--- start Selected excerpt ---
As business decisions go, it seemed like an obvious one for Ron Kukes.
It was the summer of 2001 and a corporate customer of Kukes' bank--First Interstate Bank of Alaska, which has since changed its name to Alaska Bank & Trust--had just sold a business and wanted to make a short-term $50 million deposit. Kukes, the bank's president and chief executive officer, jumped at the chance to make a nice spread investing the funds in government securities, providing a "good, one-time shot in the arm." Just to be safe, he even ran the idea past his regulators at the Office of the Comptroller of the Currency, who didn't object.
What happened next is every banker's worst nightmare. Unbeknownst to Kukes, the Anchorage-based bank was later evaluated for safety and soundness by Weiss Ratings Inc., something Weiss does every quarter using data from call reports that all banks must file with the Federal Deposit Insurance Corp. With just $60 million in assets, the large deposit nearly doubled the bank's balance sheet while cutting its all-important capital ratios significantly. These changes were fed through the highly automated system that Weiss uses to analyze banks and thrifts, and in January the bank's safety and soundness rating was dropped from a "C" to a "D."
And this is when Kukes' problems really started. The Anchorage Daily News soon got wind of the downgrade and sent out a reporter who knew relatively little about banking--he normally covered the commercial fishing industry--to investigate. The newspaper ended up running an alarmist--and misleading--story that cost the bank some local business. Kukes eventually got the mess straightened out, but he's still ticked off and holds Weiss partly to blame. "Any rating agency that sees a blip like that should at least have the courtesy to call the bank and get an explanation for it," he says.
CAMELS without eyes
Alaska Bank & Trust's close encounter with a rating agency provides a cautionary tale that all banks should pay close attention to. Including Weiss, there are six privately held firms that analyze quarterly call report data to provide safety and soundness ratings on every bank in the country. (Capsulized descriptions of these firms with contact information appear in the article below. The firms are also listed on the FDIC's website, www.fdic.gov/bank/individual/bank/index.html.)
--- end Selected excerpt ---
--- start Supplied records ---
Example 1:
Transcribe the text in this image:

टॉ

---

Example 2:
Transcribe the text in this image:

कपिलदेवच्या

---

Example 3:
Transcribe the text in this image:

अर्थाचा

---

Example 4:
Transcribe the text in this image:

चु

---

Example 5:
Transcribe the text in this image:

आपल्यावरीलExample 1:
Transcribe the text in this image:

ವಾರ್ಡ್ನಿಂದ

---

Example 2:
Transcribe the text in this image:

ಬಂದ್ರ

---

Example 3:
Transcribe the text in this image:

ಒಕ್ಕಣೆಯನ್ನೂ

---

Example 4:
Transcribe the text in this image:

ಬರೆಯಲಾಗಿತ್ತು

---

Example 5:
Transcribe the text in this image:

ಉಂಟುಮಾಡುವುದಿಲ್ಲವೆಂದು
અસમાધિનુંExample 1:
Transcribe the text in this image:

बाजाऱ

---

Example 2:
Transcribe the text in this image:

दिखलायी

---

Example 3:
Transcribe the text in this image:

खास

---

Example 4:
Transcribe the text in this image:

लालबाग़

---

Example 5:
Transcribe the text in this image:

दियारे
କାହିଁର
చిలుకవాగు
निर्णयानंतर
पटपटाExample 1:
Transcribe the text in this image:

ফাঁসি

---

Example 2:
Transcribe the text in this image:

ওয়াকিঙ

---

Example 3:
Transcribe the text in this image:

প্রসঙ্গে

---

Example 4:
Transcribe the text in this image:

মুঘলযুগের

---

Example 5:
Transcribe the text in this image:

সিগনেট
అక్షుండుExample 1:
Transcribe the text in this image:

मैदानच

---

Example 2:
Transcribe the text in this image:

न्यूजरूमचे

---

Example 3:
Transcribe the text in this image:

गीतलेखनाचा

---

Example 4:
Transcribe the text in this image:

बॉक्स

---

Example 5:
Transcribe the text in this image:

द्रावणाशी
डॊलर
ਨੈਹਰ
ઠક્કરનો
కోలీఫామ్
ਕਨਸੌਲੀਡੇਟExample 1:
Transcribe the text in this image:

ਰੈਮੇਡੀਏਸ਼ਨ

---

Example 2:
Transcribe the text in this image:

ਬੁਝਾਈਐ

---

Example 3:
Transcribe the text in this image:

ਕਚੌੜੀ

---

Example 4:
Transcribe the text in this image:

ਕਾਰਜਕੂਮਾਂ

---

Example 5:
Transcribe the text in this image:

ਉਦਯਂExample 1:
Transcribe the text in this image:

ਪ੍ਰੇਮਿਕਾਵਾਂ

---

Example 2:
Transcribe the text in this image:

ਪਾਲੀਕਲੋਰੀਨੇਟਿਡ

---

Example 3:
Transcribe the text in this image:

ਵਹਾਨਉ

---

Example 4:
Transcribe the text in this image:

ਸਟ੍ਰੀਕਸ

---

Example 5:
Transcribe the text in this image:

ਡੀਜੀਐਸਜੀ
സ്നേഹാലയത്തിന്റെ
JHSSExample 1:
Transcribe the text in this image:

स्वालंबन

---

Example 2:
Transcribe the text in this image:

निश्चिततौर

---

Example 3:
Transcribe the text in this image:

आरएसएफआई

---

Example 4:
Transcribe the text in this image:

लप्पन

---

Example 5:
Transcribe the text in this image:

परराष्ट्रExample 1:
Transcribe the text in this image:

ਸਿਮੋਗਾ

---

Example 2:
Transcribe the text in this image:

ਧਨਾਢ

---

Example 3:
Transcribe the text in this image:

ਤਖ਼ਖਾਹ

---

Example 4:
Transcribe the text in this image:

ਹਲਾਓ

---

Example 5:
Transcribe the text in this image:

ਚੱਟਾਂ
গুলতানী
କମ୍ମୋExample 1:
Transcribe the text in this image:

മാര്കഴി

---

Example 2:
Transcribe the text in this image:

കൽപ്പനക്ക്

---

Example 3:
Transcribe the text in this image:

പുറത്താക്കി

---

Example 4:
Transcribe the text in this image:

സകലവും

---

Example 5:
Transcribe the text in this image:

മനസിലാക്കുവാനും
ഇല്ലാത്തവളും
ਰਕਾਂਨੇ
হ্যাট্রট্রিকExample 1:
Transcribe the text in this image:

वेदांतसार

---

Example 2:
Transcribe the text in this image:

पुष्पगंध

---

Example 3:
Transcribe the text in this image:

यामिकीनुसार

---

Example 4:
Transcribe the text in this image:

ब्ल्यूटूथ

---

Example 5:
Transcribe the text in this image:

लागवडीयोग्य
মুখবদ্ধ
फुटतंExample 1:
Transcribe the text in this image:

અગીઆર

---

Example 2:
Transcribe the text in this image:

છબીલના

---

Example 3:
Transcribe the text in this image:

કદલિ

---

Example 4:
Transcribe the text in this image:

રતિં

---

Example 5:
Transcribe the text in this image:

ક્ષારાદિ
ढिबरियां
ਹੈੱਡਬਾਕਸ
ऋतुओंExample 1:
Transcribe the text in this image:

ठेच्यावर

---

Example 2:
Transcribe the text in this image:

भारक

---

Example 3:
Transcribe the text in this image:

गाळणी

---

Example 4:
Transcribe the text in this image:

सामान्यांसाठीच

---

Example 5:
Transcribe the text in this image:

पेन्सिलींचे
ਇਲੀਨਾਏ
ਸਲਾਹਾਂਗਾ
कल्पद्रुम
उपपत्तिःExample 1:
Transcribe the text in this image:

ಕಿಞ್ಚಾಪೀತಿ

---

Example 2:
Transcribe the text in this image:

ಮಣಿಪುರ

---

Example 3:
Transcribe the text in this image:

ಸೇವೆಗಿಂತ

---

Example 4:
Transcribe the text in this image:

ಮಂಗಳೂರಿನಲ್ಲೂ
--- end Supplied records ---
▶ [Stated problem 1]
In the Alaska bank article, swap "privately held" for "independent" and give back the stretch from "CAMELS without eyes" through "FDIC's website, www.fdic.gov/bank/individual/bank/index.html.)" with that change.
▶ [Stated problem 2]
In the Alaska bank article, how large a deposit did the corporate customer want to make?
▶ [Stated problem 3]
Write the next part of the article on Alaska Bank & Trust and bank rating firms, starting after its last sentence.

▶ [Task answer 1]
CAMELS without eyes
Alaska Bank & Trust's close encounter with a rating agency provides a cautionary tale that all banks should pay close attention to. Including Weiss, there are six independent firms that analyze quarterly call report data to provide safety and soundness ratings on every bank in the country. (Capsulized descriptions of these firms with contact information appear in the article below. The firms are also listed on the FDIC's website, www.fdic.gov/bank/individual/bank/index.html.)

▶ [Task answer 2]
A short-term $50 million deposit.

▶ [Task answer 3]
Many banks might not even be aware that firms such as Weiss are evaluating their call report data and putting out ratings--but they need to be. As Kukes' experience shows, a downgrade can quickly lead to trouble and it's crucial that bankers understand how these firms work--and what to do when something goes wrong.
While their classification systems vary, most of the firms use analytical formulas that draw heavily on the same rating methodology used by federal and state regulators when assessing the soundness of financial institutions. Commonly referred to as the CAMELS rating system, this approach looks at six separate components: capital adequacy, asset quality, management, earnings, liquidity and sensitivity to market risk. Each component is further broken down into a variety of factors that the regulators consider when examining a depository institution, which is given a separate rating for each category. The bank is also assigned a composite rating that takes all six components into consideration.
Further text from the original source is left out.